_Görevleriniz_.
(1) Zorunluluklar üzerine yazıda, yazarın çoğu zaman kendisinden çok mutluluğunu gözeterek yaşadığını belirttiği kişileri sıralayınız.
(2) Zorunluluklar üzerine yazının "İnsan yaşamının bir" ifadesinden "da böyle mevcuttur." ifadesine kadar olan kısmını hiçbir değişiklik yapmadan yazınız.

_Seçilen bölüm_.
================

İnsan yaşamının bir dönemini zorunluluklar için geçirir; farkına bile varmaz. Gittiği okulların, okuduğu bölümlerin, edindiği arkadaşların, verdiği kararların, kurduğu cümlelerin zorunluluktan olduğunu hep sonradan anlar. İşte insan yaşamının iyikileri de keşkeleri de bu şekilde oluşur. Esasında insan yaşam yolculuğu boyunca hep büyür, hep gelişir. Bu herkesin yüce gönüllü bir insan haline gelmesi anlamını taşımaz hiç şüphesiz. Herkes kendi kararınca, kendi gönlünün el verdiği yere kadar olgunlaşır, büyür. Bu sebeple hemen hepimiz için yaşamda zorunluluktan yaptığımız pek çok şey öyle ya da böyle mevcuttur.
Yaşamım
boyunca amacım sanki hep birilerine yardım etmek, kendimce yaşamlarını kötülükten
kurtarmakmış gibi hissederek el verdiğince buna göre davranan biriyim. Hayır demeyi
pek çoğunuz gibi bilmem. Hatır araya girdi mi kendimi bile feda edebilecek
biriyim. Başkasının üzülmesindense kendimin üzülmesini tercih ederim. Çünkü bir
başkasının acısı vicdanımı hergün daha büyük bir acı ile yiyip bitirecektir
bilirim. Çoğu zaman kendimden çok annem, babam, kardeşim, eşim, arkadaşım nasıl
mutlu olacaksa öyle yaşarım. Diyorum ya, sizin gibi hepimiz gibi. Dünyanın
herhangi bir yerinde yalnızca yazan, keşfeden biri olabilirdim. Bunu da
yapardım. Gelin görün ki sizin varlığınıza bağlı olan bir ekmek kapısı ve o
ekmek kapısında çalışan insanları bırakıp gitmek bu yüreğe göre değil. Bu da
bir çeşit zorunluluk pek tabi.

================

_Çıkarılan veriler_.
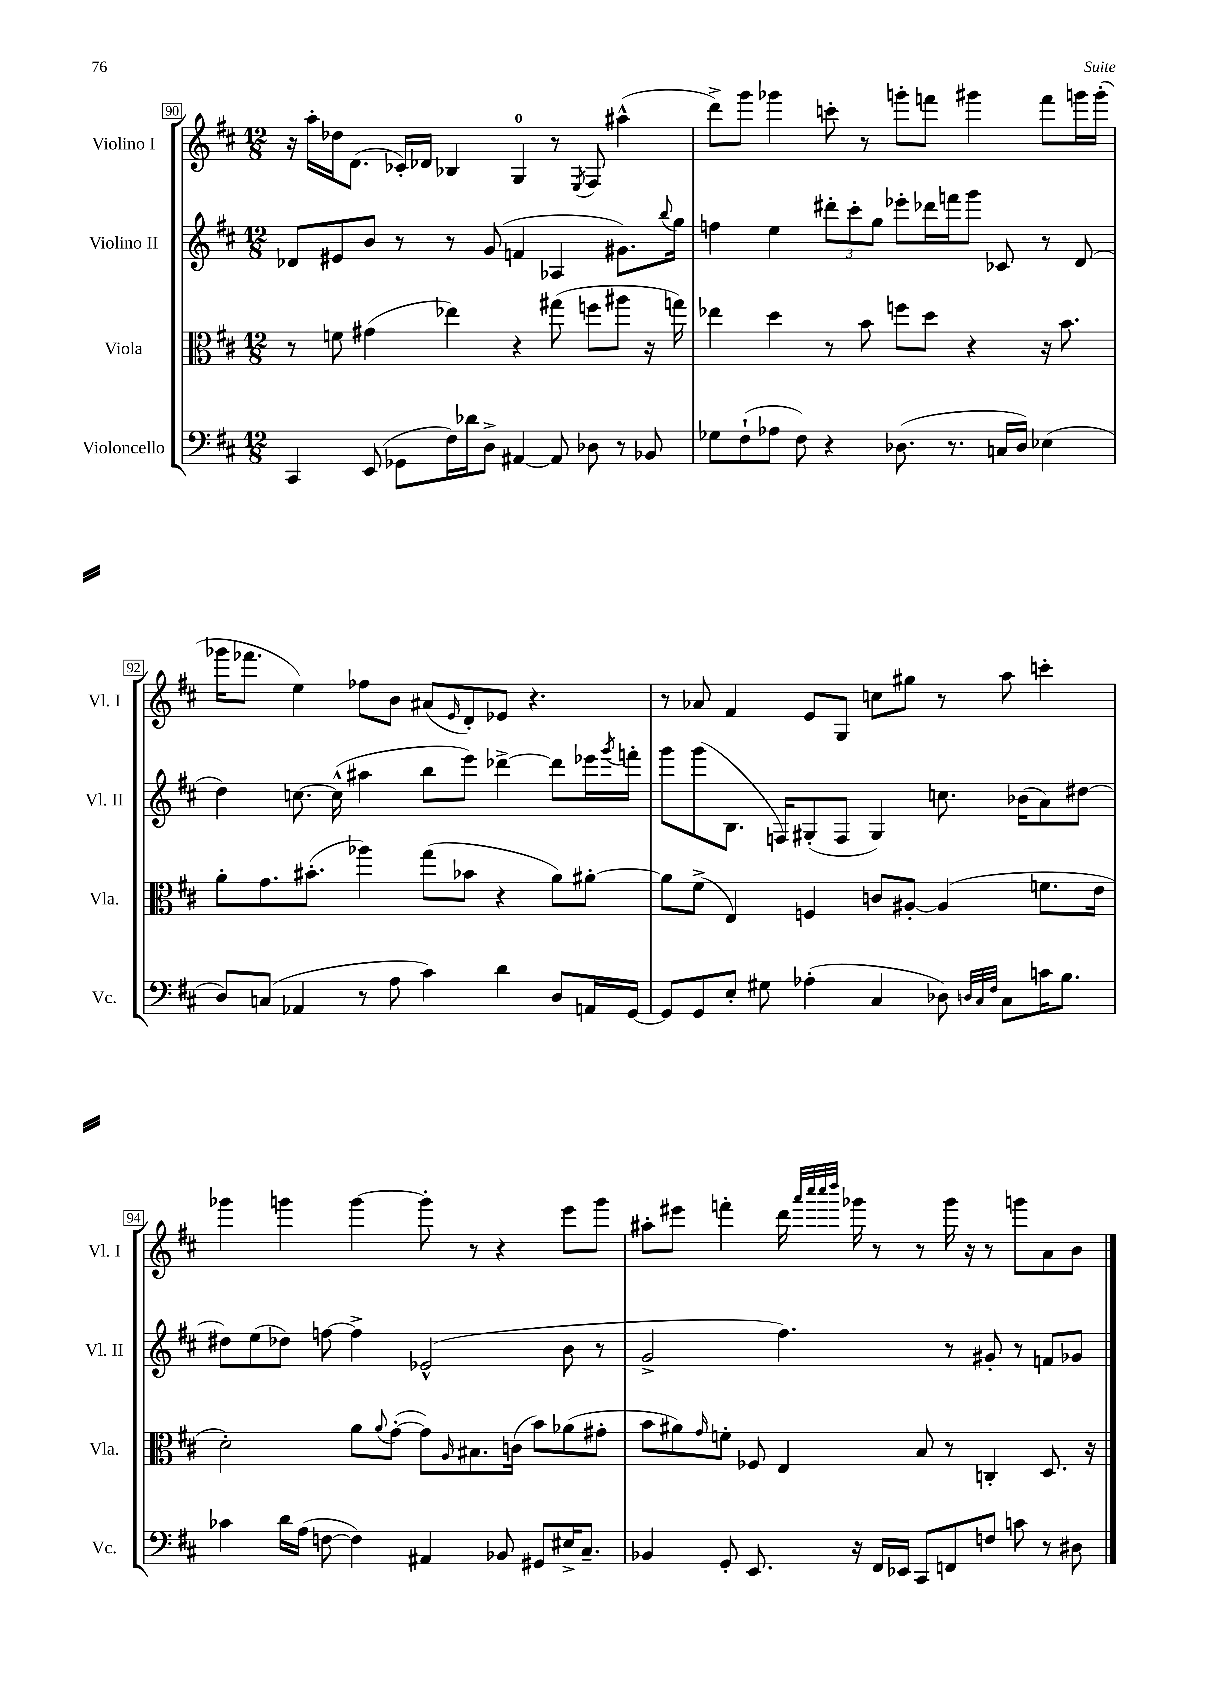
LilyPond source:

<<
\new StaffGroup <<
\new Staff = "s0" \with { instrumentName = "Violino I" shortInstrumentName = "Vl. I" } {
    \clef treble \key d \major \numericTimeSignature \time 12/8
    r16 a''16-. des''16 d'8.( ces'16-.) des'16 bes4 g4-0 r8 \acciaccatura { e8 } fis8 ais''4-^( |
    d'''8->) g'''8 ges'''4 c'''8-. r8 g'''8-. f'''8 gis'''4 f'''8 g'''16 g'''16-.( |
    ges'''16 fes'''8. e''4) fes''8 b'8 ais'8( \grace { e'16 } d'8-.) ees'8 r4. |
    r8 aes'8 fis'4 e'8 g8 c''8 gis''8 r8 a''8 c'''4-. |
    ges'''4 g'''4 g'''4~ g'''8-. r8 r4 e'''8 g'''8 |
    ais''8-. eis'''8 f'''4-. d'''16 \grace { a'''32 cis''''32 cis''''32 d''''32 } ges'''16 r8 r8 ges'''16 r16 r8 g'''8 a'8 b'8 \bar "|." |
}
\new Staff = "s1" \with { instrumentName = "Violino II" shortInstrumentName = "Vl. II" } {
    \clef treble \key d \major \numericTimeSignature \time 12/8
    des'8 eis'8 b'8 r8 r8 g'8( f'4 aes4 gis'8.) \appoggiatura { b''8 } g''16 |
    f''4 e''4 \tuplet 3/2 { dis'''8-. cis'''8-. g''8 } ees'''8-. des'''16 f'''16 g'''8 ces'8 r8 d'8( |
    d''4) c''8.~ c''16-^( ais''4 b''8 e'''8) des'''4~-> des'''8 ees'''16 \acciaccatura { g'''8 } f'''16-. |
    g'''8 g'''8( b8. f16) gis8-.( f8 gis4) c''8. bes'16( a'8) dis''8~ |
    dis''8 e''8( des''8) f''8~ f''4-> ees'2-^( b'8 r8 |
    g'2-> fis''4.) r8 gis'8-. r8 f'8 ges'8 \bar "|." |
}
\new Staff = "s2" \with { instrumentName = "Viola" shortInstrumentName = "Vla." } {
    \clef alto \key d \major \numericTimeSignature \time 12/8
    r8 f'8 gis'4( ees''4) r4 gis''8( f''8 ais''8 r16 g''16) |
    ees''4 d''4 r8 b'8 f''8 d''8 r4 r16 b'8. |
    a'8-. g'8. bis'8.-.( aes''4) g''8( bes'8 r4 a'8) ais'8~-. |
    ais'8 fis'8->( e4) f4 c'8 ais8~-. ais4( f'8. e'16 |
    d'2-.) a'8 \appoggiatura { a'8 } g'8~-.( g'8) \grace { a16 } bis8. c'16( b'8) aes'8( gis'8-. |
    b'8 ais'8) \grace { g'16 } f'8-. fes8 e4 b8 r8 c4-. d8. r16 \bar "|." |
}
\new Staff = "s3" \with { instrumentName = "Violoncello" shortInstrumentName = "Vc." } {
    \clef bass \key d \major \numericTimeSignature \time 12/8
    cis,4 e,8( ges,8 fis16) des'16 d8-> ais,4~ ais,8 des8 r8 bes,8 |
    ges8 fis8-!( aes8 fis8) r4 des8.( r8. c16 des16) ees4( |
    d8) c8( aes,4 r8 a8 cis'4) d'4 d8 a,16 g,16~ |
    g,8 g,8 e8-. gis8 aes4-.( cis4 des8) \grace { d32 cis32 fis32 } cis8 c'16 b8. |
    ces'4 d'16 a16( f8~ f4) ais,4 bes,8 gis,8 eis16-> cis8.-- |
    bes,4 g,8-. e,8. r16 fis,16 ees,16 cis,8 f,8 f8 c'8 r8 dis8 \bar "|." |
}
>>
>>
\layout { \context { \Score currentBarNumber = #90 \override BarNumber.stencil = #(make-stencil-boxer 0.1 0.3 ly:text-interface::print) } }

================

_Yanıt olarak_.
(1) annem, babam, kardeşim, eşim, arkadaşım

(2)
İnsan yaşamının bir dönemini zorunluluklar için geçirir; farkına bile varmaz. Gittiği okulların, okuduğu bölümlerin, edindiği arkadaşların, verdiği kararların, kurduğu cümlelerin zorunluluktan olduğunu hep sonradan anlar. İşte insan yaşamının iyikileri de keşkeleri de bu şekilde oluşur. Esasında insan yaşam yolculuğu boyunca hep büyür, hep gelişir. Bu herkesin yüce gönüllü bir insan haline gelmesi anlamını taşımaz hiç şüphesiz. Herkes kendi kararınca, kendi gönlünün el verdiği yere kadar olgunlaşır, büyür. Bu sebeple hemen hepimiz için yaşamda zorunluluktan yaptığımız pek çok şey öyle ya da böyle mevcuttur.